**Task item:** Arrange as a numbered list the lines of the data from the line with "essere utilizzati per" to the line with "potremo utilizzare le", including both, and omit any blank lines.

---

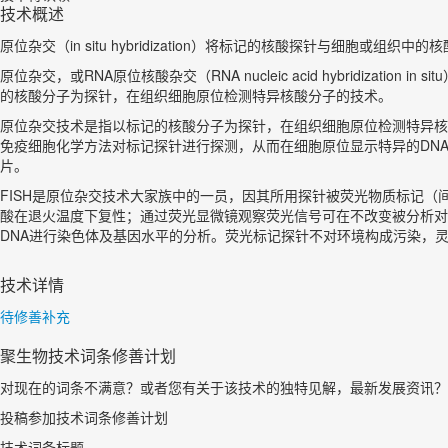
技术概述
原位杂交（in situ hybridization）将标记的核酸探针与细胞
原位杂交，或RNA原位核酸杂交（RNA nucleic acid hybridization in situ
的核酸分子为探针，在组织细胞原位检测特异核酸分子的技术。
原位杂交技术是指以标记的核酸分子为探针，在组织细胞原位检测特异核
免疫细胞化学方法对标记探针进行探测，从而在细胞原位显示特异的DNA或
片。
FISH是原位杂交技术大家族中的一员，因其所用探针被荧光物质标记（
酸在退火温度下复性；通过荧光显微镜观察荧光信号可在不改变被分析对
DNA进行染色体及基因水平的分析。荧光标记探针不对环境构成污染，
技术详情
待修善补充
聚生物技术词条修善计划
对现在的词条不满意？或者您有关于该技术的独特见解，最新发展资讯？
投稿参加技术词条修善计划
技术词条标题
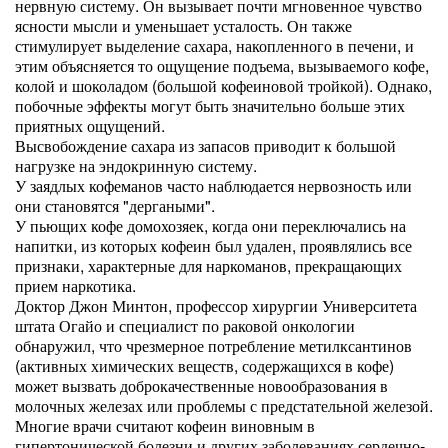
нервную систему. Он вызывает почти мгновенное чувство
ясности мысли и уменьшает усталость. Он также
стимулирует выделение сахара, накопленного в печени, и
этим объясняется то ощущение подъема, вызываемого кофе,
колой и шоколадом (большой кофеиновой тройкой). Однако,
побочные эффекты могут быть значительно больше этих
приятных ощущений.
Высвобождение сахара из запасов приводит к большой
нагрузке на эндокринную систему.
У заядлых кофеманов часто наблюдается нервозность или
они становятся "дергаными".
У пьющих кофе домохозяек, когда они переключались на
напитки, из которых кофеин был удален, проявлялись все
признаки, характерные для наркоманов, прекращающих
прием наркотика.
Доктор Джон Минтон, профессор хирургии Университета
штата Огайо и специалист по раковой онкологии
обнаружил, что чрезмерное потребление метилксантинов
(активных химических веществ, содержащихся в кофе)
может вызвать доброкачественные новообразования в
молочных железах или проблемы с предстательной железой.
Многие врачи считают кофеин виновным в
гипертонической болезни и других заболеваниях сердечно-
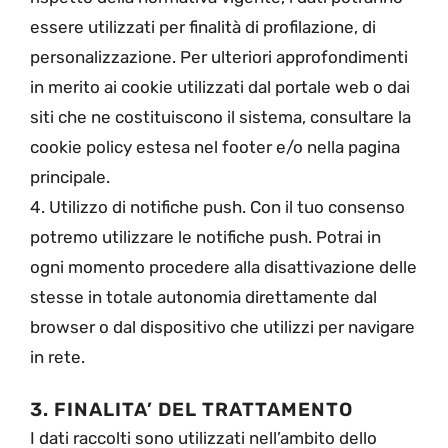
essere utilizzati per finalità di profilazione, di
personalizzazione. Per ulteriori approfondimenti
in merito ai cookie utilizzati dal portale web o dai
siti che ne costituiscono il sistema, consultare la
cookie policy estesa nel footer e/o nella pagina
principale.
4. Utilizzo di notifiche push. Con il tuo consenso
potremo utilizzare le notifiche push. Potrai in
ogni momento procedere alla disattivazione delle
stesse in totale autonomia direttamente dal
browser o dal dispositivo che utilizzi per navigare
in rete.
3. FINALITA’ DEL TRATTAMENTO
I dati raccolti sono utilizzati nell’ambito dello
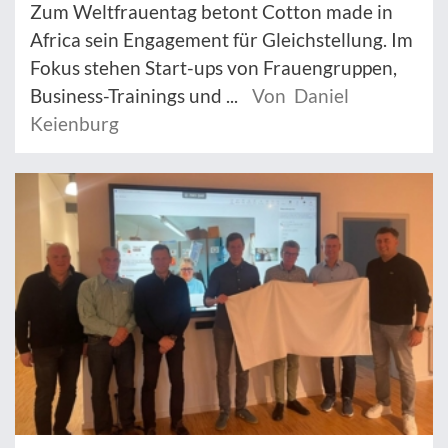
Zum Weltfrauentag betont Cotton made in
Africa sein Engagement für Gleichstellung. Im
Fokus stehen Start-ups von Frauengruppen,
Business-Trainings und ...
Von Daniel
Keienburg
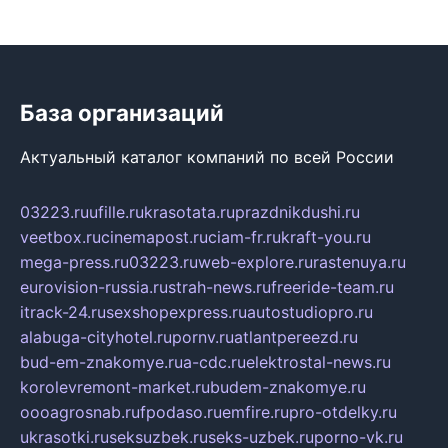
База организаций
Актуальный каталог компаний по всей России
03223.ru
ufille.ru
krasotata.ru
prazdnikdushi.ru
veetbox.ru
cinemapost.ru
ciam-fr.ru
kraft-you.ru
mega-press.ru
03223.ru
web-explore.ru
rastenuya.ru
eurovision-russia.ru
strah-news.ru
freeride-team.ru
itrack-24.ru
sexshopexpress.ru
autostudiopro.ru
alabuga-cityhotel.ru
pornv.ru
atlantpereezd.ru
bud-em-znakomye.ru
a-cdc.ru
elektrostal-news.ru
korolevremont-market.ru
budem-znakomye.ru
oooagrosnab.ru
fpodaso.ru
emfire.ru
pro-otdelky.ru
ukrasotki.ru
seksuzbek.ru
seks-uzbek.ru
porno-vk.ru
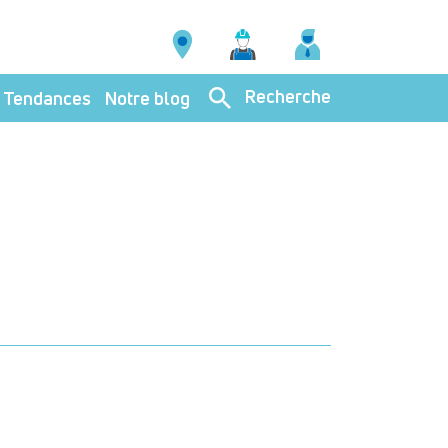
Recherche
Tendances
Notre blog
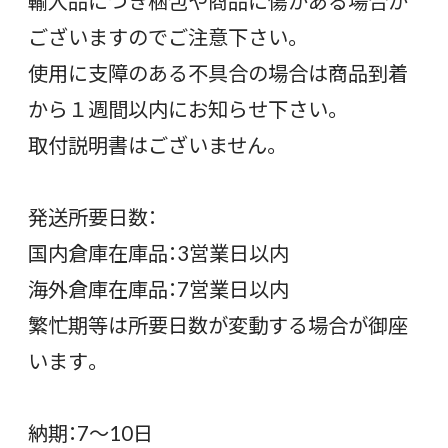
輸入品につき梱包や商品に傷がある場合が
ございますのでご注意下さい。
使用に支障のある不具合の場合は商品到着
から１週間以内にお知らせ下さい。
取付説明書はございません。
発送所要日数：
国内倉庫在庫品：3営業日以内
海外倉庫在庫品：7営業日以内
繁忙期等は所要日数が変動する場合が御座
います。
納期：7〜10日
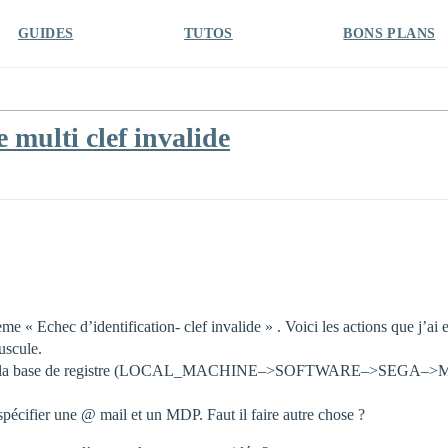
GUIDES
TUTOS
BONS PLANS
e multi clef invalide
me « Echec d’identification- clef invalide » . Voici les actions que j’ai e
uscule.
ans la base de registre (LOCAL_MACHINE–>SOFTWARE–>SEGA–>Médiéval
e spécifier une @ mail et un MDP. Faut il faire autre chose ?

---

**Finished task:**
1. essere utilizzati per finalità di profilazione, di
2. personalizzazione. Per ulteriori approfondimenti
3. in merito ai cookie utilizzati dal portale web o dai
4. siti che ne costituiscono il sistema, consultare la
5. cookie policy estesa nel footer e/o nella pagina
6. principale.
7. 4. Utilizzo di notifiche push. Con il tuo consenso
8. potremo utilizzare le notifiche push. Potrai in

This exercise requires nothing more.